AMD today reported earnings
for their first fiscal quarter of 2013, which saw losses of $146 million on $1.09 billion in revenue. AMD’s gross margin also grew 2% to 41% for 1Q 2013 over 4Q 2012.
AMD is a company that has been on the slow and steady route to rehabilitation. They have a new CEO and virtually a whole new executive team. Rory Read, AMD’s newest CEO, joined the company in August of 2011, and has since joining the company, tried to change the culture. However, Rory and the rest of the company really did not have much of a chance to take any risks or even execute strategy with Thomas Seifert as CFO. Until his departure in September of 2012, AMD seemed doomed and without a chance to come back from their position of irrelevance in the IT industry. Since September, however, AMD appears to have become more aggressive and willing to take more risks and actually challenge their competitors. While it remains to be seen what AMD is able to do with their APU architecture, there is no doubt that AMD’s GPU business has done a fantastic job of selling what amounts to ‘old’ hardware (see Radeon HD 7970
). AMD has accomplished this as a result of their Never Settle and Never Settle Reloaded bundles, with the reloaded bundle delivering unparalleled value to consumers. They have also succeeded in obtaining the design wins for all three major consoles in graphics and two of the most important consoles’ CPU.

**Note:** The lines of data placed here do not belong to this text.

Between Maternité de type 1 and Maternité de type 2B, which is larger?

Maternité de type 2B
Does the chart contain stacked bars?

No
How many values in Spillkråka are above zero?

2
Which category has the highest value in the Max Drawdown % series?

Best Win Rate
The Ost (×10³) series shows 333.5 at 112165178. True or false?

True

Financially, these console design wins are likely to help AMD in the latter quarters of this year and assist them to likely return to profitability in the 4Q 2013. Looking at AMD’s business segments, their computing solutions business has suffered from reductions in revenue, which stem from overall reductions in PC shipments as well as loss of market share to Intel. However, AMD has reduced their losses in this business segment from $323 million in 4Q 2012, to $39 million in 1Q 2013. Much of this difference can be attributed to the charge due to Globalfoundries of $273 million. Even with that taken into account, AMD has still reduced their losses. They also managed to increase GPU sales by $11 million from $326 million in Q4 2012 to $337 million, however, this is still down from $382 million in 1Q 2012. As a result of other operating expenses, AMD posted an operating loss of $98 million.
One interesting fact in AMD’s restructuring is that in a single year they’ve managed to reduce their headcount from 11,265 to 9,844. Clearly the company is downsizing and we believe that the best time to see the results of their work will be in the 4Q 2013. In that quarter, we should seriously see whether AMD’s hard work and talent bleeding and reacquisition have worked to bring the company back to profitability and a position of relevance.

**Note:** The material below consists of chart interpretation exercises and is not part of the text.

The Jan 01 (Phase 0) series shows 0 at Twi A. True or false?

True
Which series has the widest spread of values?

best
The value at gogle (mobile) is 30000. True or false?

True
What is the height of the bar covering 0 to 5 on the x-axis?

AMD expects the 2Q 2012 to be up sequentially in terms of revenue by 2% with a margin of error of 3%. We expect the next quarter to be a relatively slow one, but we do foresee AMD beginning to prepare to ramp their new CPUs and console design wins. We will see what their future APUs have to offer and whether or not they can finally introduce a product that is competitive in the mobile tablet market.